Особое место в их взглядах занимал антисемитизм. Академисты утверждали, что евреи проникли в образовательную систему и это привело ее к кризису. Звучали призывы ограничить представительство этой национальности в вузах до 10 процентов от всего количества учащихся.
В своем письме известному черносотенцу Владимиру Пуришкевичу студент Хлестов обвинял евреев в подрыве моральных устоев молодых людей:
«В 1907 году один жид открыл в Москве лавку «Тайная жизнь», распространявшую порнографию среди русской молодежи. Московский губернатор закрыл лавку. Но этот жид сменил вывеску на «Жизнь» и стал продавать в ней богатый ассортимент книг, в число которых входили и революционные».
В письме другого студента говорилось о засилье евреев в школах и университетах, о том, что евреи отнимают деньги у русских учащихся.
Академисты эксплуатировали широкий круг антисемитских идей. Некоторые были старыми, некоторые выдумывались на ходу. Основное внимание уделялось тому, что национальные меньшинства «развращают разум русских студентов». Все это оборачивалось антисемитской риторикой и физическим насилием над евреями.
Наука и спорт
Исправить ситуацию в учебных заведениях должна была пропаганда «истинной русской науки». Академический союз Санкт-Петербургского политехнического института провозгласил лозунг: «Университет — для науки!», поскольку в вузах не место политике.
Студент Варшавского университета Никольский писал Пуришкевичу:
«Я всего лишь хочу спокойствия в наших образовательных учреждениях, и я не хочу видеть, как наши университеты — храмы науки — превращаются в политическую арену, уходя от науки в сторону политики. Более того, как студент я пришел к выводу, что образование должно стоять выше политики, и это мое утверждение соответствует русскому духу и русской мысли».

### УСЛОВИЕ ЗАДАНИЯ:
Какой лозунг, согласно отрывку об академистах, провозгласил Академический союз Санкт-Петербургского политехнического института? Данные никак не связаны с отрывком.

### ПРЕДСТАВЛЕННЫЕ ДАННЫЕ:
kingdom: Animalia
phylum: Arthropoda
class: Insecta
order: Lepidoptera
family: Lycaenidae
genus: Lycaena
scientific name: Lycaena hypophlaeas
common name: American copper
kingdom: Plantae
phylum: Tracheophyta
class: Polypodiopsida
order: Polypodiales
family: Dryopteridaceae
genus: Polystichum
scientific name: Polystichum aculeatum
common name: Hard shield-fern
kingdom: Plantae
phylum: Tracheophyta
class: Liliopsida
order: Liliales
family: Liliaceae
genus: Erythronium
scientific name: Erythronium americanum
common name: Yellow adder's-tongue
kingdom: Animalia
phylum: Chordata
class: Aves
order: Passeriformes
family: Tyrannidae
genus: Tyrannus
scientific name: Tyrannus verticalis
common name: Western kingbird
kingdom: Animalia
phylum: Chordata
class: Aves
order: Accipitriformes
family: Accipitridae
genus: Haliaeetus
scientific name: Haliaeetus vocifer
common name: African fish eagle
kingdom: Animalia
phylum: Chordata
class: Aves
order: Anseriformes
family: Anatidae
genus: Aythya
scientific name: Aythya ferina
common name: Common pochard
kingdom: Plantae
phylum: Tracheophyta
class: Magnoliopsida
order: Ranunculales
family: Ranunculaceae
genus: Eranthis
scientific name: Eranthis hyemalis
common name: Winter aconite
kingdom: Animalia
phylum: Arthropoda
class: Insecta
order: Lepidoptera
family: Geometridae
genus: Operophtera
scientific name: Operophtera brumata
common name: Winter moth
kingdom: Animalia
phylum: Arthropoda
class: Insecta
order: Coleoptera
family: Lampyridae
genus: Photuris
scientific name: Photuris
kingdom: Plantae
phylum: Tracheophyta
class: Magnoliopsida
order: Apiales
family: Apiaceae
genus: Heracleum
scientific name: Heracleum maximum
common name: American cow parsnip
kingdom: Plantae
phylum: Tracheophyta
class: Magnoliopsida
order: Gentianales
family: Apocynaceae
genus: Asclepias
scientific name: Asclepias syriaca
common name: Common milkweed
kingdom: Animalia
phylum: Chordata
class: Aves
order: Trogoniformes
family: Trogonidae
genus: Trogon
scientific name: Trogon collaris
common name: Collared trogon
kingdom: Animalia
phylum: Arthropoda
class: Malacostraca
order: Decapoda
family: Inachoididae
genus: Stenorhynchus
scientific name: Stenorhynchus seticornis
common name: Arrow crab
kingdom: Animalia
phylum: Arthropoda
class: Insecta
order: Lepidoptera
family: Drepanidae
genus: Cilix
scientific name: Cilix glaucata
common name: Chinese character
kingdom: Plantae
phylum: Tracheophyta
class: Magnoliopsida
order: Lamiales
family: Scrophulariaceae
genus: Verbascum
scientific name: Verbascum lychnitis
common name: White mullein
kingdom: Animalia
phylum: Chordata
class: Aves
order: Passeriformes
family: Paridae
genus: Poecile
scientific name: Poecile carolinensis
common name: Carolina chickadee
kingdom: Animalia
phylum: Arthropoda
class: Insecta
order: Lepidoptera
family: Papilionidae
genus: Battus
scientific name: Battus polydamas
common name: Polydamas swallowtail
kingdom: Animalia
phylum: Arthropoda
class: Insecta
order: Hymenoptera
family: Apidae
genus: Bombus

### ПРАВИЛЬНЫЙ ОТВЕТ:
«Университет — для науки!»